What does it mean to say that each person embodies That of God? First, it refers to oneself – I must seek that of God in myself and seek to nurture that spirit in myself. In Matthew 7:5 we are told to “First take the log our of your own eye and then you will be able to see clearly to take the speck out of your brother’s eye.” It is inherent in our human condition to struggle to be our best self. It is that struggle that reflects our common humanity; our potential for being good.

When we give in to the siren call of “the dark side,” allowing feelings of disgust about others to dominate our hearts, with the resulting feelings of anger and hatred, we thereby experience greater brokenness from God whose Light is present in every person.
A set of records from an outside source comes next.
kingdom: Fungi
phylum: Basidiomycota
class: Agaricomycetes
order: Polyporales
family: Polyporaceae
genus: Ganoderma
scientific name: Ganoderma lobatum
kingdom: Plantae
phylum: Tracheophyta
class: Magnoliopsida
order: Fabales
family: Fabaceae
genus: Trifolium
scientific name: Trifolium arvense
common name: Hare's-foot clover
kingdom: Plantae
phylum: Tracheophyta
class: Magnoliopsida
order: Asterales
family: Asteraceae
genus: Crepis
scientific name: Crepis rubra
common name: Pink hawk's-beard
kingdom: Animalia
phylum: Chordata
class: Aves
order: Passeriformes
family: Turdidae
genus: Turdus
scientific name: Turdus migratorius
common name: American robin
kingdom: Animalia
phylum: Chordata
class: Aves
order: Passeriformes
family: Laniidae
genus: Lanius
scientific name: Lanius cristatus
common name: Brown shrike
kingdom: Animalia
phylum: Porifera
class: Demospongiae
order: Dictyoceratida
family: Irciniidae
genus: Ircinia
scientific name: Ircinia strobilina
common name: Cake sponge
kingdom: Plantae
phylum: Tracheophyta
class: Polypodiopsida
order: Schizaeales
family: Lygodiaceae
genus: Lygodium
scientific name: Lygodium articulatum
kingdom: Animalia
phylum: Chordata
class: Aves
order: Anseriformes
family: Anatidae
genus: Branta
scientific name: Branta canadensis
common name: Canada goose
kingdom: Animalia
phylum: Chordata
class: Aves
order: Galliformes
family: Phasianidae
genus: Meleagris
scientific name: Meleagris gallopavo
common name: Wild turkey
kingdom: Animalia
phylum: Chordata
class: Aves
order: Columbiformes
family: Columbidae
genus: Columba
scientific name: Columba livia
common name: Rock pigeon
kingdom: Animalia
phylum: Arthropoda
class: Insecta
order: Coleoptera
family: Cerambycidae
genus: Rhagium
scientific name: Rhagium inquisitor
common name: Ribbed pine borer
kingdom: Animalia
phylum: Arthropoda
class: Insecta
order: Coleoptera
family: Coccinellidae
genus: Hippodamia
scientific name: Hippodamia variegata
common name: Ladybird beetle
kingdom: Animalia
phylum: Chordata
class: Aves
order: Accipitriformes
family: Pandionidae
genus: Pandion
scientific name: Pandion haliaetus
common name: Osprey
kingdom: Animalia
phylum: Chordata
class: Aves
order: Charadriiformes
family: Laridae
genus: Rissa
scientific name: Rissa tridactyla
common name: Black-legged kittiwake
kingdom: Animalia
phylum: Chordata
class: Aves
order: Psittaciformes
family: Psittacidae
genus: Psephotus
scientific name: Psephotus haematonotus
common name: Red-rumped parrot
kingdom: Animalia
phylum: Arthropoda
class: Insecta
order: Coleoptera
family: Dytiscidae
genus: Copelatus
By participating in that brokenness, not only do we do violence (actual or in our minds) to those we consider enemies, but we also corrupt our own spirit by separating ourselves from That of God in those others and in ourselves.

Let us now fast-forward 350 years to the contemporary U.S. How can we work on loving our enemies? Here, I want to speak a bit about a best-selling book by Arthur Brooks entitled “Love Your Enemies.” Examining the growing divisions (notably associated with political affiliations), Brooks describes people today as living in a culture of contempt, feeling disgust at the attitudes and behaviors of those who disagree with us and convinced that those others are essentially worthless and unworthy of our respect. Hence, we do not take those others seriously as human beings. When Hilary Clinton referred to many of Donald Trump’s supporters as a “basket of deplorables,” she was, perhaps unconsciously, displaying a particularly pernicious form of the contempt that pervades our society today and she paid a political price for that attitude.